The drive back was very upsetting to me. I know the dead man was not feeling the rough ride but it hurt my sense of decency. Dead people are not supposed to bounce in the back of a truck and arrive huddled in a corner. That’s not right.

As soon as we got within hearing distance of the house the wife started wailing. The windows were down and the wail was quickly taken over by the neighborhood. In Haiti this is a form of sympathy with the family. It is very common that the wife as well as other female family members get completely hysterical doing this. The wife had to be held down after she was going bonkers in the yard next to the house. What a difference with the ride back home when I had heard her just softly crying and although I know it is part of the custom it unsettled me very much. When unloading the corpse I had to hold back my tears. The suffering of these dear people was so clearly visible and I felt powerless.

We paid for a simple casket and the next day half of the village followed the procession walking down the dusty road to the cemetery. Things were as they are supposed to be.
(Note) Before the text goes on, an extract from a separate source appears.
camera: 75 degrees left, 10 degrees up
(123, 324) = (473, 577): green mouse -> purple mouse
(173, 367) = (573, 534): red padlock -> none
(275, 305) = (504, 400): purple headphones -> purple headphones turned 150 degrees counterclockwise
Now a few days later I can look back and see how every family goes through these circumstances at some point. Whether rich or poor we all will die one day and our family is going to be shocked by it. We might have a decent funeral or we might end up shoveled in a mass grave like so many Haitians were after the earth quake. But what is essential is to know that Jesus went ahead to prepare a room for us. I have seen my dad’s face and I witnessed Cardouche’s reaction. They both confirmed to me what they knew to be certain. He is alive and waiting for us.